SPORT:ZIELONA GÓRA:

Półmaraton Zielonogórski na drugim końcu świata?

Jak wygląda bieganie w dobie koronawirusa? Jak będzie wyglądać jedna z flagowych i największych biegowych imprez w naszym regionie? Mowa o Półmaratonie Zielonogórskim. Ten odbędzie się w tym roku, ale na innych zasadach.

Impreza odbędzie się w dniach od 10 do 13 września. Została rozproszona na kilka dni, bo nie będzie miała wspólnego startu tylko odbędzie się w formie korespondencyjnej. Co się kryje za tym pojęciem? To pytanie do Piotra Sztermera, współorganizatora imprezy.

Jest to rozegranie tego biegu nie w Zielonej Górze, ze względu na to, jakie są obostrzenia w kraju, wyglądać to będzie w ten sposób, że biegacze zapisują się na nasz bieg, tak jak zawsze.

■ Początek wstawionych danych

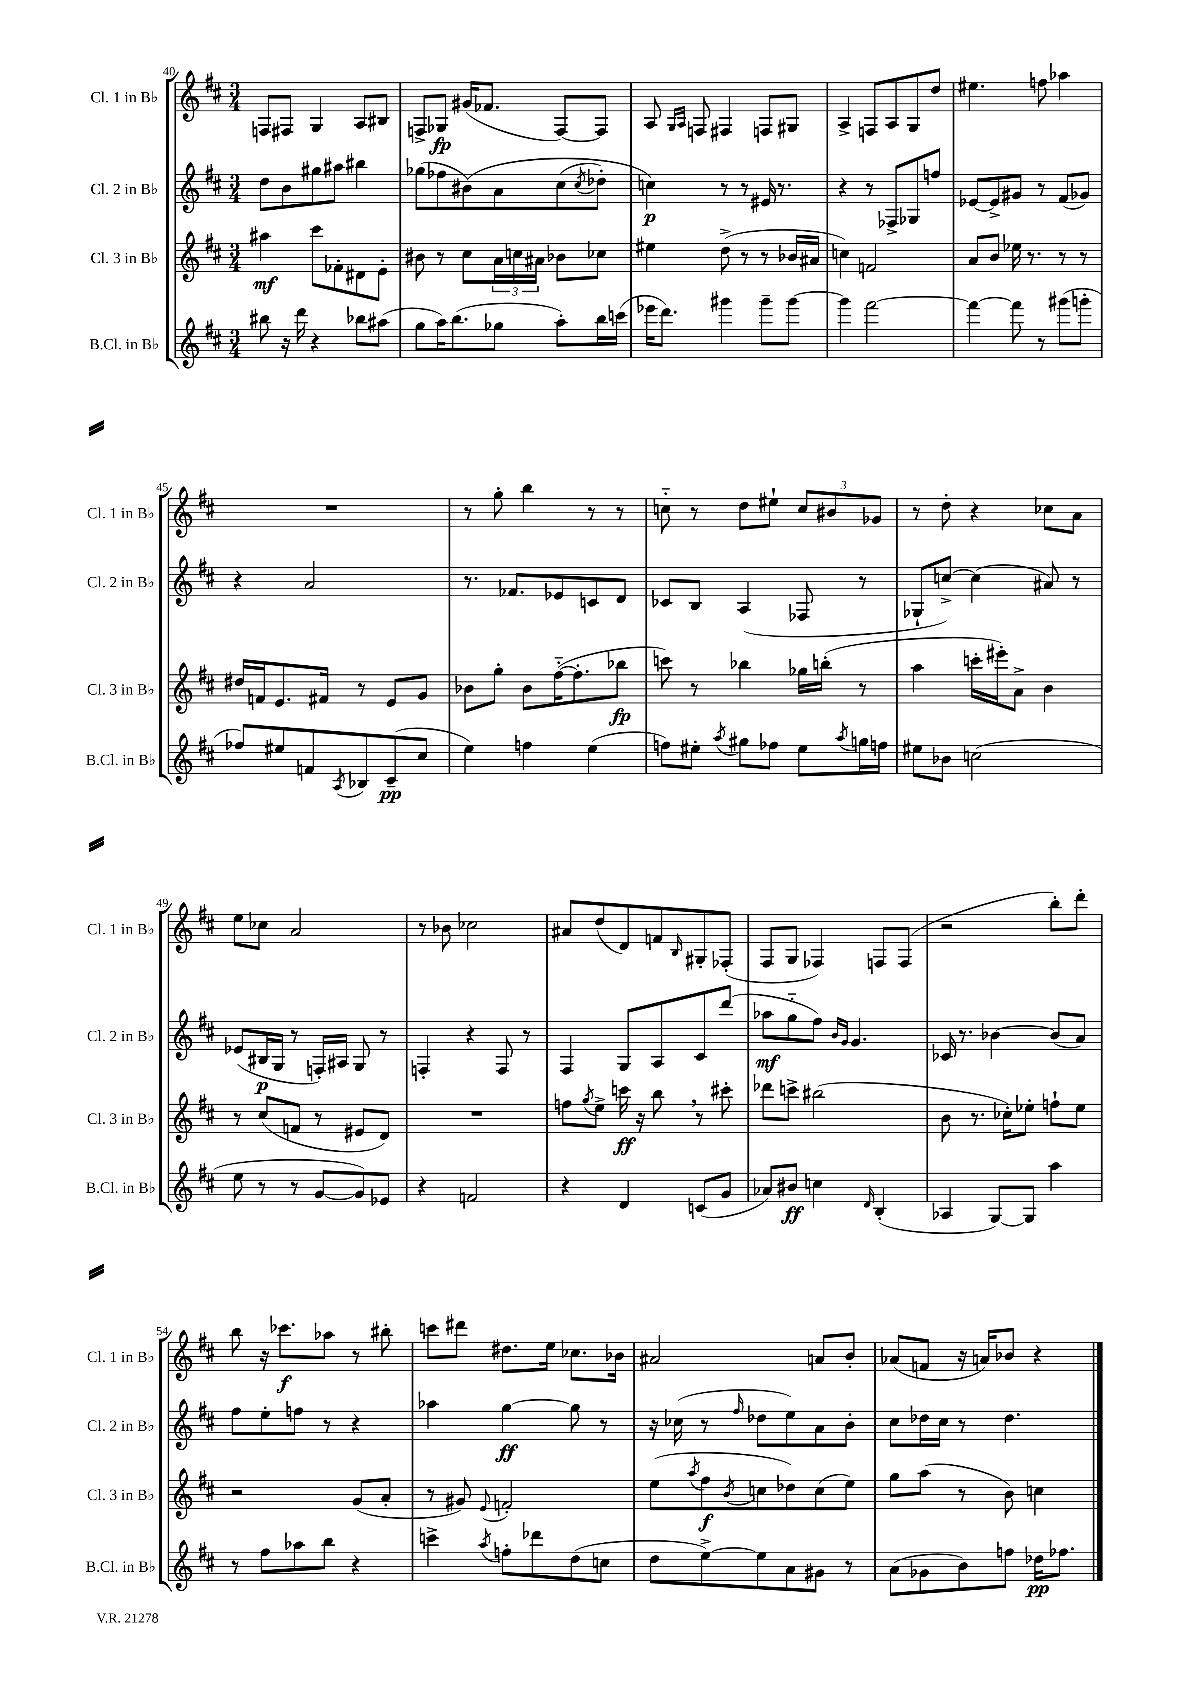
<<
\new StaffGroup <<
\new Staff = "s0" \with { instrumentName = "Cl. 1 in Bb" shortInstrumentName = "Cl. 1 in Bb" } {
    \clef treble \key d \major \numericTimeSignature \time 3/4
    f8 fis8 g4 a8 bis8 |
    f8-> ges8\fp gis'16( fes'8. f8~) f8 |
    a8 \grace { g16 a16 } f8 fis4 f8 gis8 |
    a4-> f8 a8 g8 d''8 |
    eis''4. f''8 aes''4 |
    R2. |
    r8 g''8-. b''4 r8 r8 |
    c''8-_ r8 d''8 eis''8-! \tuplet 3/2 { c''8 bis'8 ges'8 } |
    r8 d''8-. r4 ces''8 a'8 |
    e''8 ces''8 a'2 |
    r8 bes'8 ces''2 |
    ais'8 d''8( d'8) f'8 \grace { b16 } gis8-. fes8-.( |
    fis8 g8 fes4) f8 f8( |
    r2 b''8-.) d'''8-. |
    b''8 r16 ces'''8.\f aes''8 r8 bis''8-. |
    c'''8 dis'''8 dis''8. e''16 ces''8. bes'16 |
    ais'2 a'8 b'8-. |
    aes'8( f'8 r16 a'16) bes'8 r4 \bar "|." |
}
\new Staff = "s1" \with { instrumentName = "Cl. 2 in Bb" shortInstrumentName = "Cl. 2 in Bb" } {
    \clef treble \key d \major \numericTimeSignature \time 3/4
    d''8 b'8 gis''8 ais''8 bis''4 |
    ges''8( fes''8 bis'8)\( a'8 cis''8( \acciaccatura { cis''8 } des''8-.) |
    c''4\p\) r8 r8 eis'16 r8. |
    r4 r8 fes8-> ges8 f''8 |
    ees'8~ ees'8-> gis'8 r8 fis'8( ges'8) |
    r4 a'2 |
    r8. fes'8. ees'8 c'8 d'8 |
    ces'8 b8 a4( fes8 r8 |
    ges8-! c''8~->) c''4( ais'8) r8 |
    ees'8( bis16\p g16 r8 f16-.) ais16 g8 r8 |
    f4-. r4 f8 r8 |
    fis4 g8 a8 cis'8 d'''8( |
    aes''8\mf g''8-_ fis''8) \grace { b'16 g'16 } g'4. |
    ces'16 r8. bes'4~ bes'8( a'8) |
    fis''8 e''8-. f''8 r8 r4 |
    aes''4 g''4~\ff g''8 r8 |
    r16 ces''16( r8 \grace { fis''16 } des''8 e''8) a'8 b'8-. |
    cis''8 des''16 cis''16 r8 des''4. \bar "|." |
}
\new Staff = "s2" \with { instrumentName = "Cl. 3 in Bb" shortInstrumentName = "Cl. 3 in Bb" } {
    \clef treble \key d \major \numericTimeSignature \time 3/4
    ais''4\mf cis'''8 fes'8-. dis'8 e'8-. |
    bis'8 r8 cis''8 \tuplet 3/2 { a'16 c''16 ais'16 } bes'8 ces''8 |
    eis''4 d''8->( r8 r8 bes'16 ais'16 |
    c''4) f'2 |
    a'8 b'8 ees''16 r8. r8 r8 |
    dis''16 f'16 e'8. fis'16 r8 e'8 g'8 |
    bes'8 g''8-. bes'8 fis''16~-_( fis''8.-. bes''8\fp |
    c'''8) r8 bes''4 ges''16 b''16-.( r8 |
    a''4 c'''16-. eis'''16-.) a'8-> b'4 |
    r8 cis''8( f'8 r8 eis'8 d'8) |
    R2. |
    f''8 \acciaccatura { g''8 } e''8-> c'''16\ff r16 b''8 \breathe r8 cis'''8-. |
    des'''8 c'''8-> bis''2( |
    b'8 r8. ces''16-.) ees''8-. f''8-! ees''8 |
    r2 g'8( a'8-. |
    r8 gis'8) \appoggiatura { e'8 } f'2-. |
    e''8( \acciaccatura { a''8 } fis''8\f \acciaccatura { b'8 } c''8 des''8) c''8( e''8) |
    g''8 a''8( r8 b'8) c''4 \bar "|." |
}
\new Staff = "s3" \with { instrumentName = "B.Cl. in Bb" shortInstrumentName = "B.Cl. in Bb" } {
    \clef treble \key d \major \numericTimeSignature \time 3/4
    bis''8 r16 d'''16 r4 bes''8 ais''8( |
    g''8 a''16) b''8.( ges''8 a''8-.) b''16 c'''16( |
    ees'''16 d'''8.) gis'''4 gis'''8-- gis'''8~ |
    gis'''4 fis'''2~ |
    fis'''4~ fis'''8 r8 gis'''8( g'''8-. |
    fes''8) eis''8 f'8 \acciaccatura { a8 } bes8 cis'8--\pp( cis''8 |
    e''4) f''4 e''4( |
    f''8) eis''8-. \acciaccatura { a''8 } gis''8 fes''8 eis''8 \acciaccatura { a''8 } g''16 f''16 |
    eis''8 bes'8 c''2( |
    e''8 r8 r8 g'8~ g'8) ees'8 |
    r4 f'2 |
    r4 d'4 c'8( g'8 |
    aes'8) bis'8\ff c''4 \grace { d'16 } b4-.( |
    aes4 g8~) g8 a''4 |
    r8 fis''8 aes''8 b''8 r4 |
    c'''4-> \acciaccatura { a''8 } f''8-. des'''8 d''8( c''8 |
    d''8 e''8~->) e''8 a'8 gis'8 r8 |
    a'8( ges'8 b'8) f''8 des''16\pp fes''8. \bar "|." |
}
>>
>>
\layout { \context { \Score currentBarNumber = #40 } }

Nie będzie tylko wspólnego startu. W momencie zapisów będzie możliwość pobrania aplikacji, która pozwoli ten bieg zarejestrować.

I tak można biec nawet z najodleglejszego zakątka świata. Organizatorzy planują nawet nagrodzić półmaratończyka, który zdecyduje się na start w najbardziej oddalonym miejscu od Zielonej Góry. Wspólne będą za to treningi. Pierwszy już jutro. I tak w każdą środę aż do imprezy. Start 19:00 pod „Medykiem”.

Co roku biegniemy wspólnie biegniemy sobie trasą półmaratonu. Będzie też nasza grupa pacemakerów. Oni będą też na biegu. 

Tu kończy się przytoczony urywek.